A Spot of Bother
A Spot of Bother was never going to escape the shadow of The Curious Incident of the Dog in the Night-time. However, since many readers bought this book in the hope of repeating the reading experience of Curious Incident, it seems fair to compare the two novels, and unfortunately the comparison isn't favourable.
Curious Incident is witty, warm, and engaging. A Spot of Bother has these qualities to some degree: a dash of black humour, especially in the character of George, the likeability of most of the characters, and our vague desire for everything to come right for them in the end. However, A Spot of Bother lacks the ingenious treatment of intriguing (to most people) subject matter that made The Curious Incident of the Dog in the Night-time delightful, and it lacks spark and verve.
A Spot of Bother's subject matter is the mundane mess that is most people's personal lives. So we meet George, suffering from depression and quietly going mad; Jean, George's wife, having an affair with her husband's ex-work colleague; Katie, the fiery single mother who seems to be about to marry a man not quite good enough for her; Jamie, the homosexual estate-agent who is struggling with commitment; Ray, Katie's fiance, Northern (the rather broad brush portrait of this 'Northerner' alienated me) and faintly disapproved of by all the family.

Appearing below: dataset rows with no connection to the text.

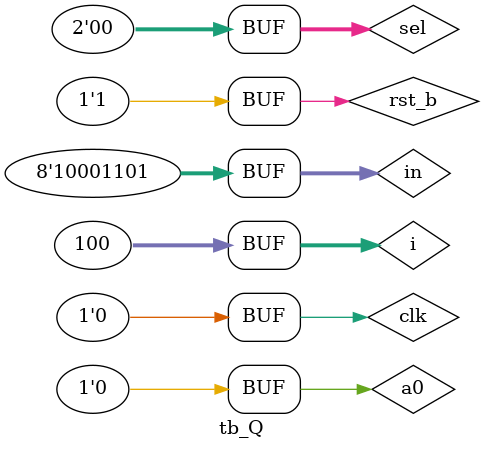
<source format=v>
module tb_A;
    reg clk,rst_b;
    reg q7;
    reg [1:0]sel;
    reg [8:0]in;
    wire[8:0]out; 

    A a(.clk(clk),.rst_b(rst_b),.q7(q7),.sel(sel),.in(in),.out(out));

    initial begin
        $dumpfile("dump.vcd");
        $dumpvars;
        clk=0;
        q7=0;
        rst_b=1;
        in=9'b100001111;
        sel=0;
    end

    initial begin
        #10; rst_b=1;
        #10; rst_b=0;
        #10; rst_b=1;
        #10; sel=3;
        #150; sel=1;
        #250; sel=2;
        #250; sel=0;
    end

    integer i;
    initial begin
        for(i=0;i<100;i=i+1)
        begin
            #50; clk=~clk;
        end
        #50;
    end
endmodule

module tb;

    reg [1:0]d0,d1,d2,d3;
    reg [1:0]sel;
    wire [1:0]o;

    mux_2s #(.w(2)) m(
        .d0(d0),
        .d1(d1),
        .d2(d2),
        .d3(d3),
        .sel(sel),
        .o(o)
    );
    integer i;
    initial begin
        d0=0;d1=1;d2=2;d3=3;
        sel=0;
        #50;
        sel=1;
        #50;
        sel=2;
        #50;
        sel=3;
        
    end

    initial begin
        $display("Time\td0\td1\td2\td3\tsel\to");
        $monitor("%0t\t%b\t%b\t%b\t%b\t%b\t%b",$time,d0,d1,d2,d3,sel,o);
    end
endmodule

module tb_encoder;

    reg [7:0]in;
    wire [2:0]out;

    encoder #(.w(3)) e(
        .in(in),
        .out(out)
    );  

    integer i;
    initial begin
        for (i=0;i<8;i=i+1)
        begin
            in=1<<i;
            #50;
        end
    end

    initial begin
        $display("Time\tin\tout");
        $monitor("%0t\t%b\t%b",$time,in,out);
    end
endmodule

module tb_M;
    reg clk,rst_b;
    reg en;
    reg [7:0]in;
    wire[7:0]out; 

    M a(.clk(clk),.rst_b(rst_b),.en(1'b1),.in(in),.out(out));

    initial begin
        $dumpfile("dump.vcd");
        $dumpvars;
        clk=0;
        en=1;
        rst_b=1;
        in=8'b10001101;
    end

    initial begin
        #10; rst_b=1;
        #10; rst_b=0;
        #10; rst_b=1;
    end

    initial begin
        #320; en=0;
        #20; in=8'b1000001;
    end

    integer i;
    initial begin
        for(i=0;i<100;i=i+1)
        begin
            #50; clk=~clk;
        end
        #50;
    end
endmodule

module tb_Q;
    reg clk,rst_b;
    reg a0;
    reg [1:0]sel;
    reg [7:0]in;
    wire[7:0]out;
    wire q_1;

    Q Qq(.clk(clk),.rst_b(rst_b),.a0(a0),.sel(sel),.in(in),.out(out),.q_1(q_1));

    initial begin
        $dumpfile("dump.vcd");
        $dumpvars;
        clk=0;
        a0=1;
        rst_b=1;
        in=8'b10001101;
        sel=0;
    end

    initial begin
        #10; rst_b=1;
        #10; rst_b=0;
        #10; rst_b=1;
        #10; sel=3;
        #150; sel=1;
        #250; sel=2;
        #250; sel=0;
    end

    initial begin
        #320; a0=0;
    end

    integer i;
    initial begin
        for(i=0;i<100;i=i+1)
        begin
            #50; clk=~clk;
        end
        #50;
    end
endmodule
</source>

Haddon is absolutely determined to rub our faces in the characters ordinariness, so almost every one of the short chapters begins with a matter of fact sentences such as:
Jamie ate a seventh Pringle, then put the box away.
Katie got in the car and turned on the stereo.

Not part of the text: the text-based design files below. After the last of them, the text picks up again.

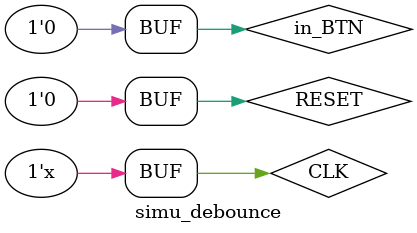
<source format=sv>
`timescale 1ns / 1ps


module simu_debounce();

    logic CLK;
    logic RESET;
    logic in_BTN;
    logic out_BTN;
    
    
    initial begin
        CLK = 1'b1;
        RESET = 1'b0;
        in_BTN = 1'b0;
        #2;
        RESET = 1'b1;
        #2;
        RESET = 1'b0;
        #4;
    end
    
    always #1 CLK = ~ CLK;
    
    always 
		begin
			#10 in_BTN = 1'b1;
			
			#2 in_BTN = 1'b0;		
			
			#2 in_BTN = 1'b1;	
			
			#4 in_BTN = 1'b0;				
			
			#2 in_BTN = 1'b1;

			#6 in_BTN = 1'b0;
			
			#2 in_BTN = 1'b1;		
			
			#8 in_BTN = 1'b0;

			#2 in_BTN = 1'b1;
			
			#10 in_BTN = 1'b0;		
			
			#2 in_BTN = 1'b1;

			#12 in_BTN = 1'b0;
			
			#2 in_BTN = 1'b1;		
			
			#14 in_BTN = 1'b0;
			
			#2 in_BTN = 1'b1;
			
			#16 in_BTN = 1'b0;		
			
			#2 in_BTN = 1'b1;
			
			#18 in_BTN = 1'b0;
			
			#14 in_BTN = 1'b1;

			#2 in_BTN = 1'b0;
			
			#16 in_BTN = 1'b1;
			
			#16 in_BTN = 1'b0;

		end
    
    debouncer #(.N(4)) debounce_instance (  // 2^(N-1) / clock_freq = debounce time
        .clk(CLK),             // 1 bit INPUT : clock
        .reset(RESET),           // 1 bit INPUT : reset
        .in_btn(in_BTN),          // 1 bit INPUT : in signal
        .out_btn(out_BTN)          // 1 bit OUTPUT : debounced signal
    );
    
endmodule

</source>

George sat patiently in Dr Barghoutian's waiting room.
Stylistically the writing remains fairly flat and turgid and plot-wise there are no moments of real excitement or surprise. Whilst this is probably the point of the exercise (real life isn't full of epiphanic moments, after all), it does make for tedious reading at points. Haddon drives the point relentlessly; real life is full of people muddling through, their lives touching on the lives of others who are also struggling with their own problems. Though effectively expressed, I didn't feel I needed a full-length novel to remind me of the fact, mini-drama style. 
In fact, Haddon often seems to be writing for a television audience. Comedy is often physical (Jamie's one night stand with a man with food poisoning, George hiding in a ditch but found by relatives, a comical fight at a wedding, Bridget Jones-style), and the dialogue is captured well. I certainly would have rather watched an amusing two-hour TV adaptation. One draw-back to this avenue of thought is that there is no sense of place within the book, apart from a dreary middle-England feel; it is almost impossible to recall or imagine where these characters live. They could be any people, anywhere.